-- Study material --
+-------+
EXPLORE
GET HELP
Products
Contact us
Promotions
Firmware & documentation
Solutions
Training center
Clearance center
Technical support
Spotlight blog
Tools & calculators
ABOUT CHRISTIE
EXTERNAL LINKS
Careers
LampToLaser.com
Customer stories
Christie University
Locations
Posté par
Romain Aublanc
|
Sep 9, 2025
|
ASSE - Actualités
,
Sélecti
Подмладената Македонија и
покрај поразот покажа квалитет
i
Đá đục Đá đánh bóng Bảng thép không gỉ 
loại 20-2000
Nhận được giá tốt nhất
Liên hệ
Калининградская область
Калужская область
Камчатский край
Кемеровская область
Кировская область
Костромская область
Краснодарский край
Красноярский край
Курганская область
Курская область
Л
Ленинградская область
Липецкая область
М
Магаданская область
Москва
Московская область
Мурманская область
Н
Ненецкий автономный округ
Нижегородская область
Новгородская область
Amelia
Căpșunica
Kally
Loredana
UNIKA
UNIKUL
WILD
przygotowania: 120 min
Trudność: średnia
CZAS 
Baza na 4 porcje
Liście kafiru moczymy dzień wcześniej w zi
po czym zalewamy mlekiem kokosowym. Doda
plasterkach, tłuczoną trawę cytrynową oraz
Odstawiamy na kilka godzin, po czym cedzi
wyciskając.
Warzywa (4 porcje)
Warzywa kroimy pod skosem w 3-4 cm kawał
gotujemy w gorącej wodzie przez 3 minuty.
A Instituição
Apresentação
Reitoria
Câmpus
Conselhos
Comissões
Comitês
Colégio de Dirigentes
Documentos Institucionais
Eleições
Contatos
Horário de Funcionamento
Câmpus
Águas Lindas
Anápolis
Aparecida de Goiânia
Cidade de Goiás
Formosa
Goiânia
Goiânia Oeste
+-------+
-- Action item --
Give every line of text from all the items above as a single numbered list, omitting blank lines.

-- Solution for this exercise --
1. EXPLORE
2. GET HELP
3. Products
4. Contact us
5. Promotions
6. Firmware & documentation
7. Solutions
8. Training center
9. Clearance center
10. Technical support
11. Spotlight blog
12. Tools & calculators
13. ABOUT CHRISTIE
14. EXTERNAL LINKS
15. Careers
16. LampToLaser.com
17. Customer stories
18. Christie University
19. Locations
20. Posté par
21. Romain Aublanc
22. |
23. Sep 9, 2025
24. |
25. ASSE - Actualités
26. ,
27. Sélecti
28. Подмладената Македонија и
29. покрај поразот покажа квалитет
30. i
31. Đá đục Đá đánh bóng Bảng thép không gỉ 
32. loại 20-2000
33. Nhận được giá tốt nhất
34. Liên hệ
35. Калининградская область
36. Калужская область
37. Камчатский край
38. Кемеровская область
39. Кировская область
40. Костромская область
41. Краснодарский край
42. Красноярский край
43. Курганская область
44. Курская область
45. Л
46. Ленинградская область
47. Липецкая область
48. М
49. Магаданская область
50. Москва
51. Московская область
52. Мурманская область
53. Н
54. Ненецкий автономный округ
55. Нижегородская область
56. Новгородская область
57. Amelia
58. Căpșunica
59. Kally
60. Loredana
61. UNIKA
62. UNIKUL
63. WILD
64. przygotowania: 120 min
65. Trudność: średnia
66. CZAS 
67. Baza na 4 porcje
68. Liście kafiru moczymy dzień wcześniej w zi
69. po czym zalewamy mlekiem kokosowym. Doda
70. plasterkach, tłuczoną trawę cytrynową oraz
71. Odstawiamy na kilka godzin, po czym cedzi
72. wyciskając.
73. Warzywa (4 porcje)
74. Warzywa kroimy pod skosem w 3-4 cm kawał
75. gotujemy w gorącej wodzie przez 3 minuty.
76. A Instituição
77. Apresentação
78. Reitoria
79. Câmpus
80. Conselhos
81. Comissões
82. Comitês
83. Colégio de Dirigentes
84. Documentos Institucionais
85. Eleições
86. Contatos
87. Horário de Funcionamento
88. Câmpus
89. Águas Lindas
90. Anápolis
91. Aparecida de Goiânia
92. Cidade de Goiás
93. Formosa
94. Goiânia
95. Goiânia Oeste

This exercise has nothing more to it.